À travers cette initiative, l’OCP s’inscrit également dans une dynamique nationale. Le Maroc consolide son rôle de plateforme énergétique régionale, capable de produire massivement de l’électricité renouvelable à coûts compétitifs pour soutenir à la fois ses besoins domestiques et les ambitions exportatrices de ses grands groupes industriels. Cette synergie entre stratégie publique et projets privés structurants renforce la crédibilité du Royaume dans ses engagements climatiques internationaux, tout en préservant la souveraineté industrielle du pays face aux évolutions réglementaires mondiales.

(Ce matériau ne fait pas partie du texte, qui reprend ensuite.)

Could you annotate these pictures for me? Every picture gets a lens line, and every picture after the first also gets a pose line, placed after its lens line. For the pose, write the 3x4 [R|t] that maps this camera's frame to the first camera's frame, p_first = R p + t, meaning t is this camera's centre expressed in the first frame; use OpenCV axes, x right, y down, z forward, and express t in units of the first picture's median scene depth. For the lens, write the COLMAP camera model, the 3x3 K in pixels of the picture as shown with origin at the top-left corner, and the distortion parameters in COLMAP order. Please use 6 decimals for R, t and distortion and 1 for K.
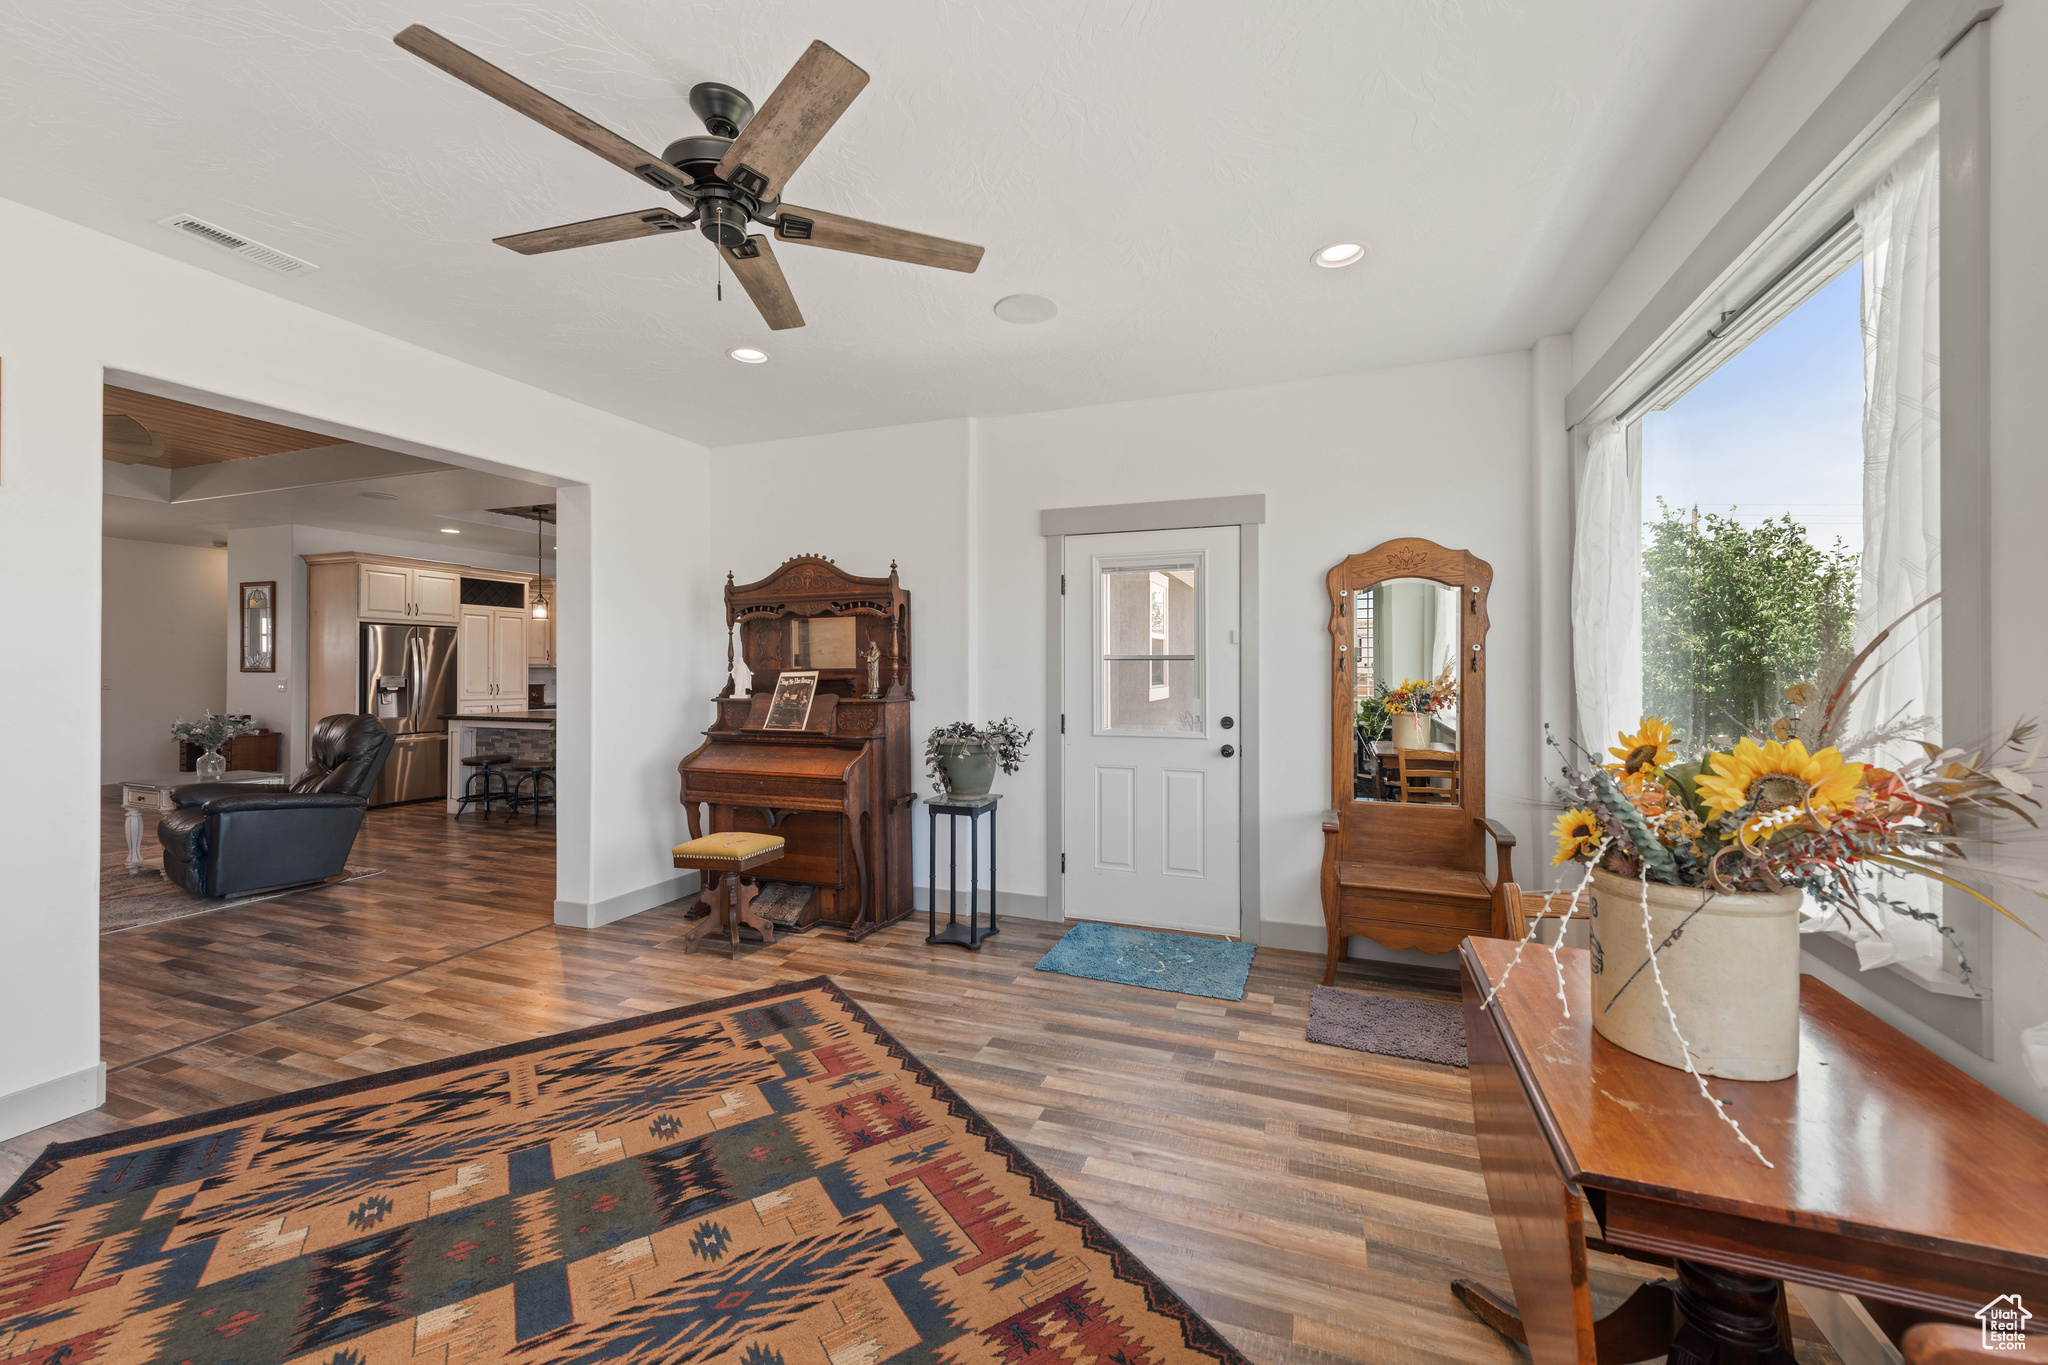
lens RADIAL K [[803.3, 0, 1026.5], [0, 803.3, 671.9], [0, 0, 1]] dist [0.008183, -0.002550]
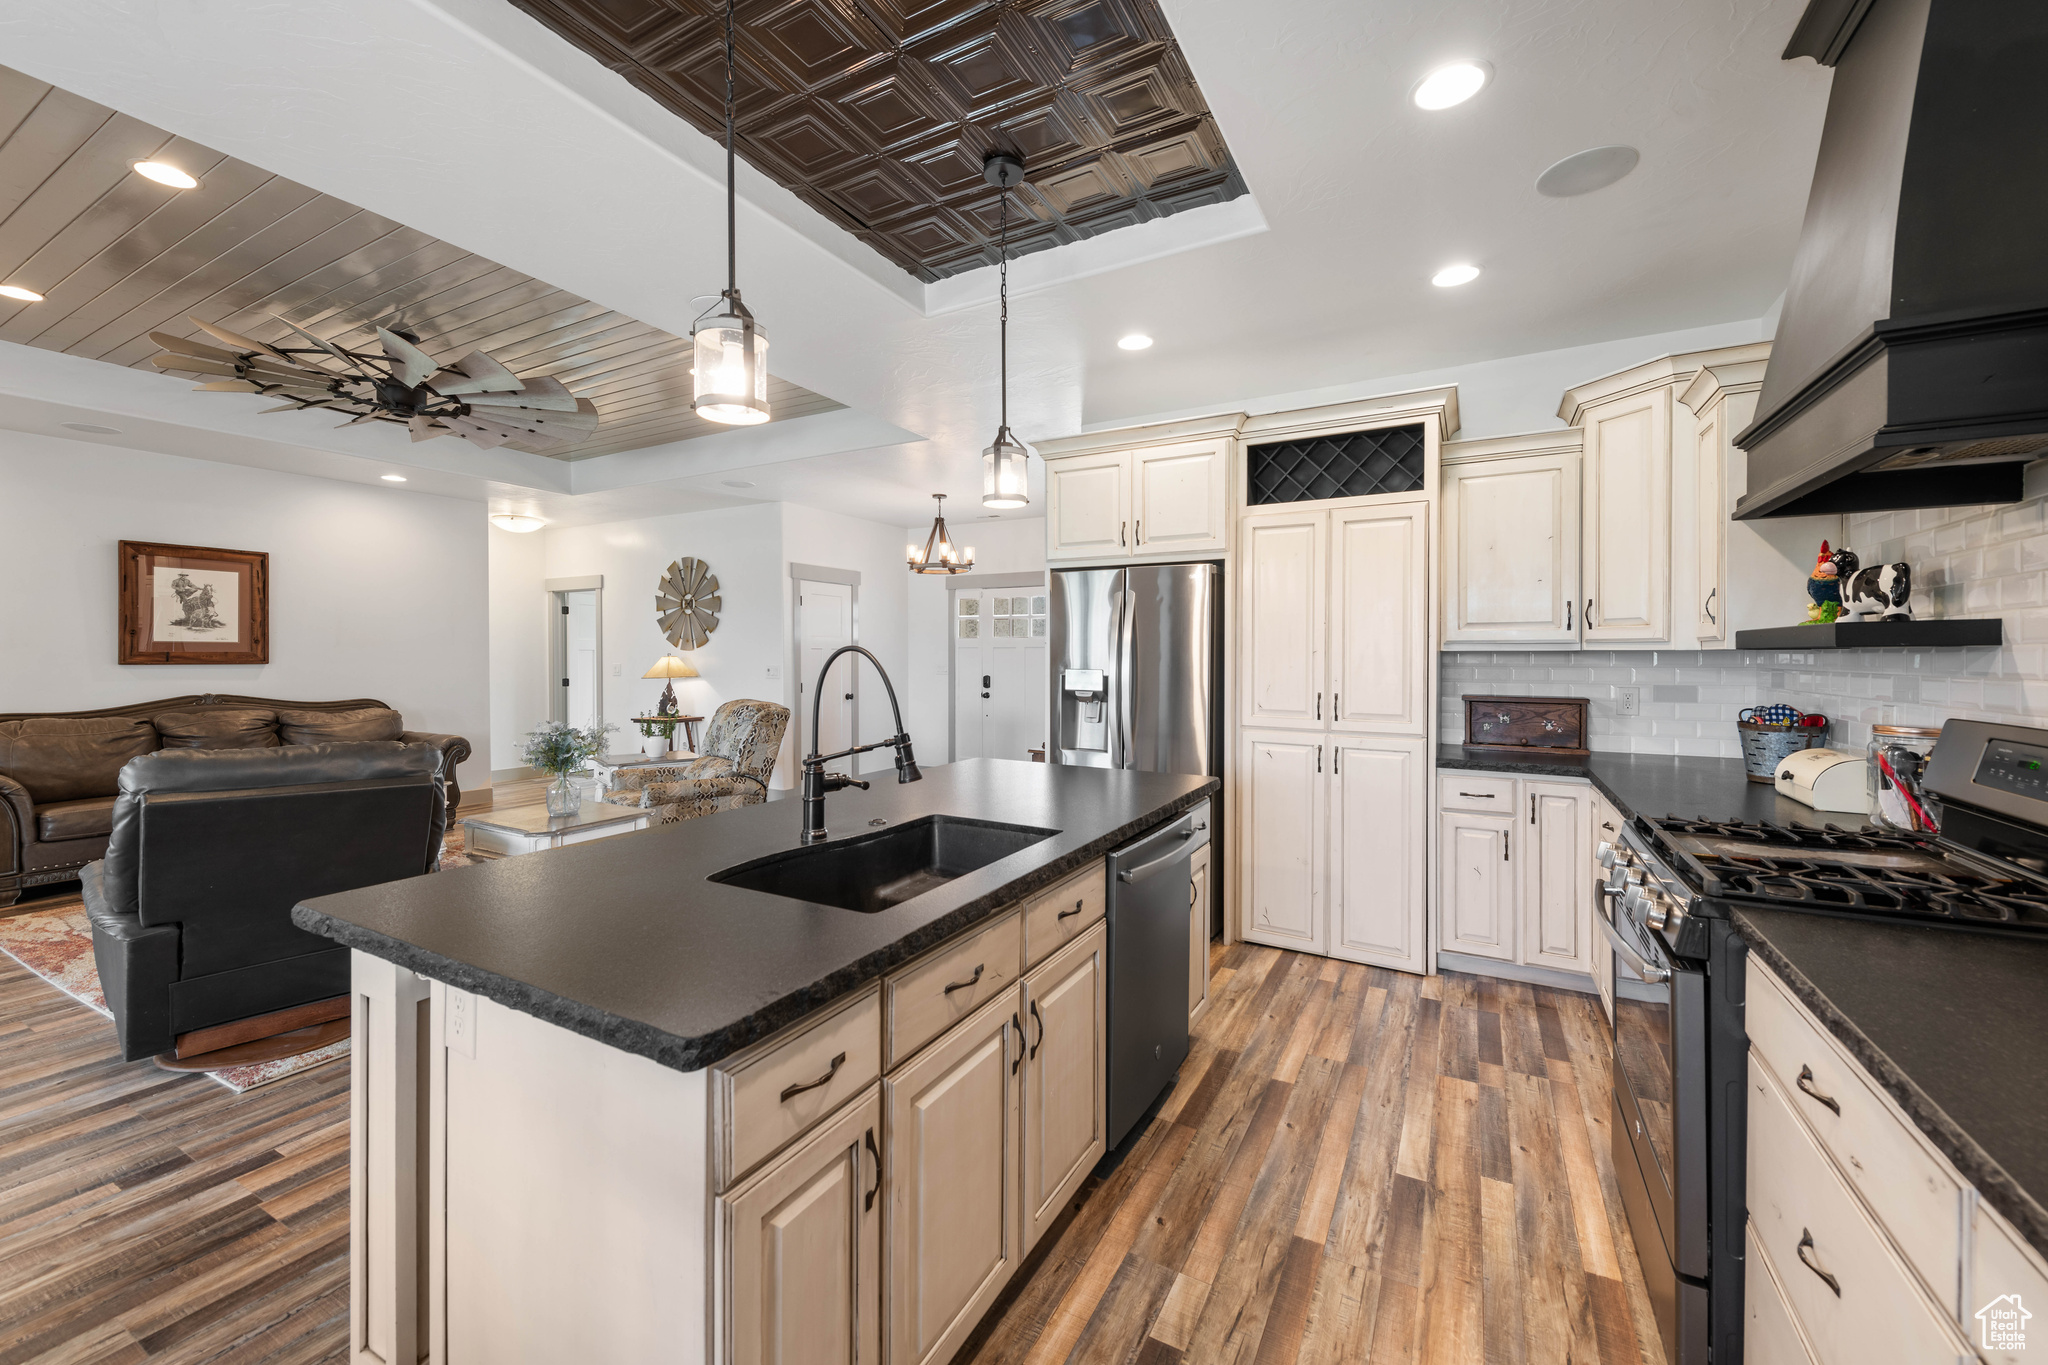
lens RADIAL K [[803.3, 0, 1013.7], [0, 803.3, 662.5], [0, 0, 1]] dist [0.008183, -0.002550]
pose [[-0.156316, 0.010714, -0.987649, -0.254595], [-0.001761, 0.999937, 0.011126, -0.004753], [0.987706, 0.003479, -0.156287, 0.944438]]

Plus qu’un simple chantier solaire, le lancement des 202 MW photovoltaïques représente ainsi une étape fondatrice d’un nouveau modèle productif pour le groupe OCP et, au-delà, pour l’industrie marocaine. L’engrais « vert » n’est plus un concept prospectif. Il devient progressivement une réalité industrielle, issue d’un système énergétique intégré où soleil, eau dessalée, innovation agronomique et compétitivité économique convergent. Ce basculement conforte la place du Maroc dans la géopolitique alimentaire mondiale et affirme l’OCP comme l’un des rares acteurs globaux ayant transformé la transition énergétique en véritable avantage stratégique.